How do pathologists test for mismatch repair proteins?

The most common way to test for mismatch repair proteins is to perform a test called immunohistochemistry. This test allows pathologists to see if the tumour cells are producing all four mismatch repair proteins. A normal result will say that the protein is retained or expressed. An abnormal result will say that there is a loss of the protein or that the protein is deficient.

What stage is adenocarcinoma of the esophagus?

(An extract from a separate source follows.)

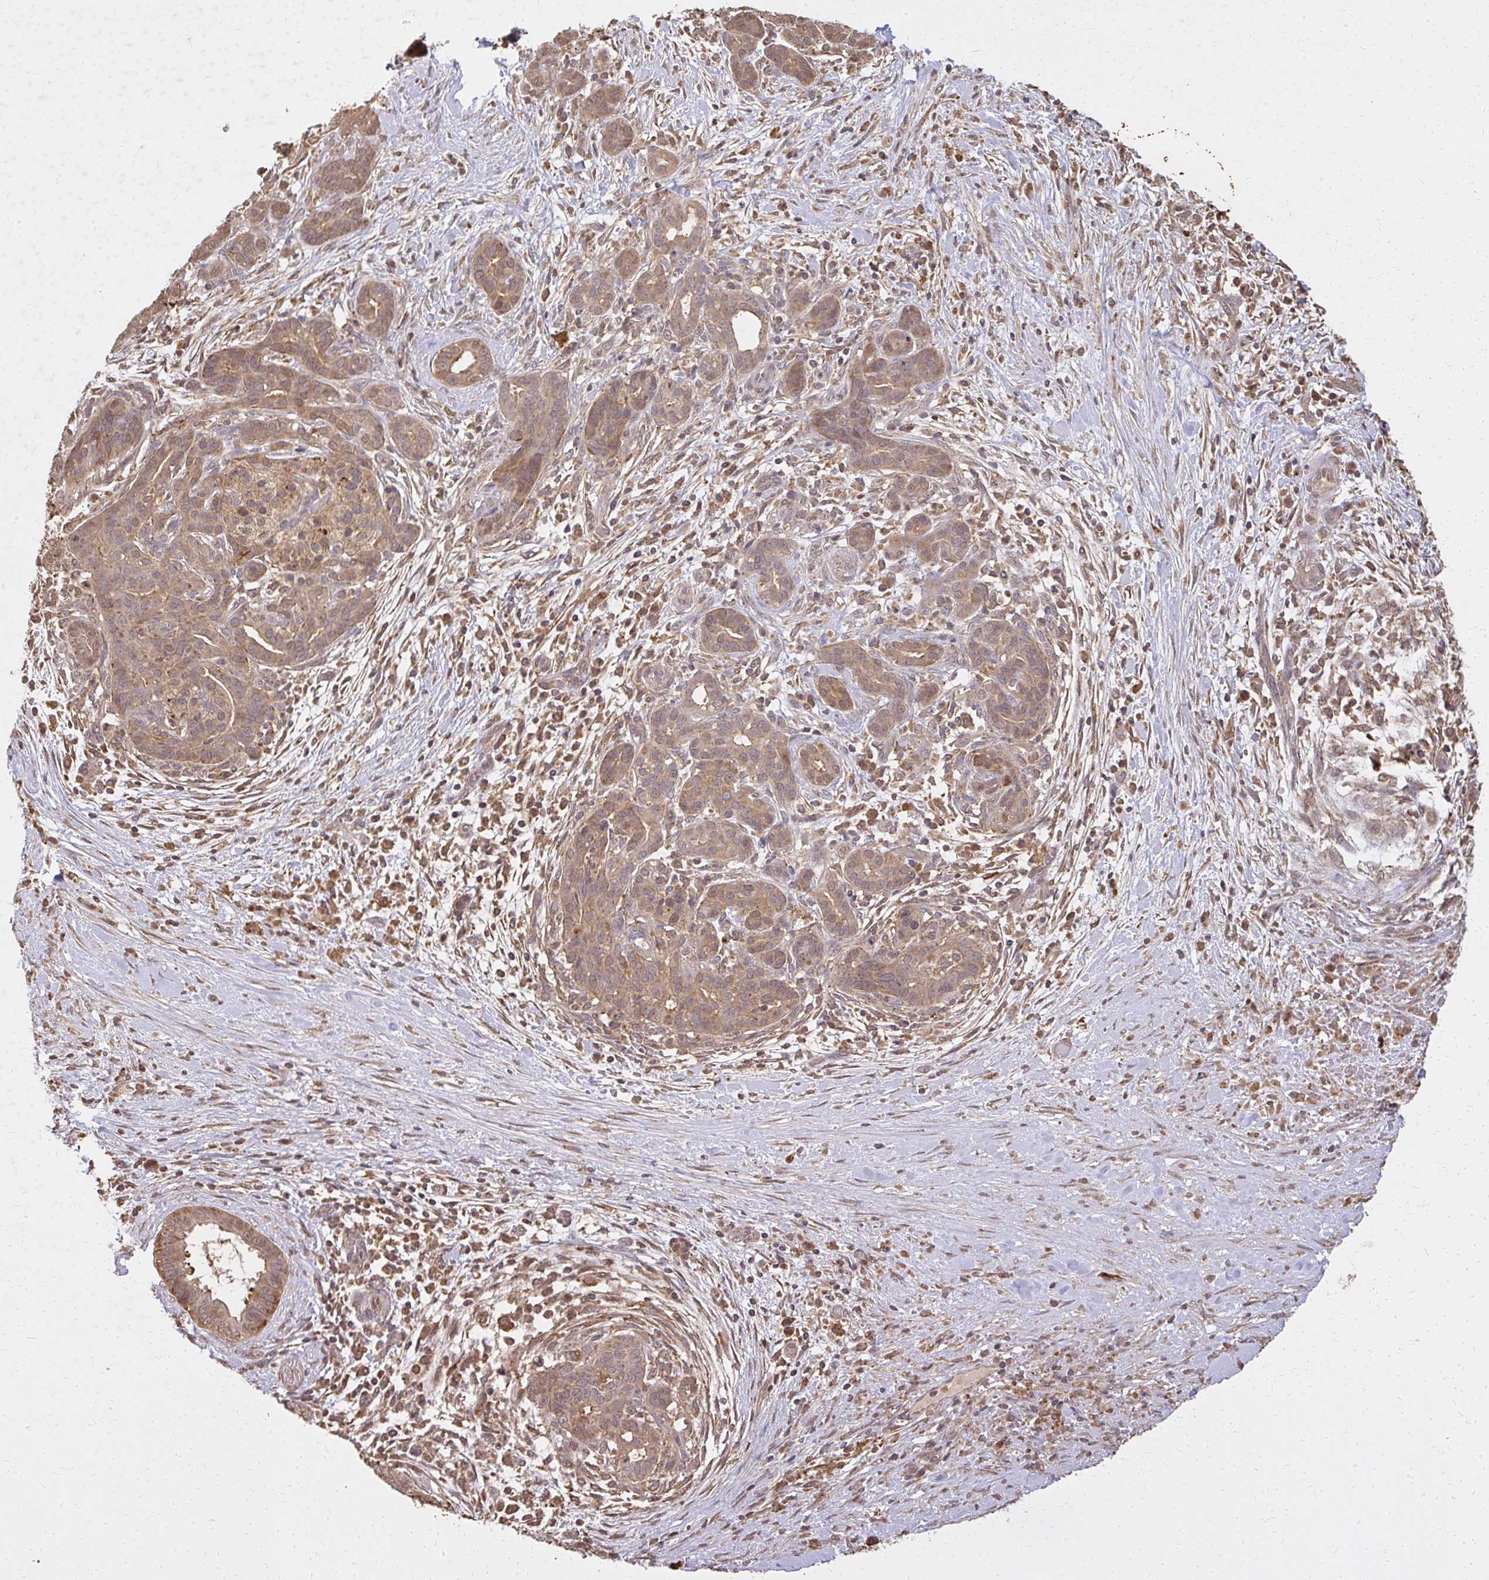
{"staining": {"intensity": "moderate", "quantity": ">75%", "location": "cytoplasmic/membranous"}, "tissue": "pancreatic cancer", "cell_type": "Tumor cells", "image_type": "cancer", "snomed": [{"axis": "morphology", "description": "Adenocarcinoma, NOS"}, {"axis": "topography", "description": "Pancreas"}], "caption": "Tumor cells demonstrate medium levels of moderate cytoplasmic/membranous staining in approximately >75% of cells in human adenocarcinoma (pancreatic).", "gene": "LARS2", "patient": {"sex": "male", "age": 44}}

The pathologic stage for adenocarcinoma of the esophagus is based on the TNM staging system, an internationally recognized system originally created by the American Joint Committee on Cancer. This system uses information about the primary tumour (T), lymph nodes (N), and distant metastatic disease (M)  to determine the complete pathologic stage (pTNM). Your pathologist will examine the tissue submitted and give each part a number. In general, a higher number means more advanced disease and a worse prognosis.

Tumour stage (pT)

Adenocarcinoma of the esophagus is given a tumour stage between 1 and 4 based on the distance the tumour cells have spread from the mucosa on the inner surface of the esophagus into the wall of the esophagus.​

  • T1a – The tumour cells are still located entirely within the mucosa on the inside surface of the esophagus. This stage is often given the special name intramucosal adenocarcinoma.
  • T1b – The tumour cells have entered the submucosa.
  • T2 – The tumour cells have entered the muscularis propria in the middle of the wall.
  • T3 – The tumour cells are in the adventitia on the outer surface of the esophagus.
  • T4 – The tumour cells have spread beyond the esophagus into surrounding organs or tissues such as the lungs or aorta.
Nodal stage (pN)

Adenocarcinoma of the esophagus is given a nodal stage between 0 and 3 based on the presence of tumour cells in a lymph node and the number of lymph nodes involved.

  • N0 – No tumour cells are seen in any of the lymph nodes examined.
  • N1 – Tumour cells are seen in one or two lymph nodes.
  • N2 – Tumour cells are seen in three to six lymph nodes.
  • N3 – Tumour cells are seen in more than six lymph nodes.
  • NX – No lymph nodes were sent to the pathologist for examination.​
Metastatic stage (pM)

Adenocarcinoma of the esophagus is given a metastatic stage of 0 or 1 based on the presence of tumour cells at a distant site in the body (for example the lungs). The metastatic stage can only be determined if tissue from a distant site is submitted for pathological examination. Because this tissue is rarely present, the metastatic stage cannot be determined and is listed as Mx.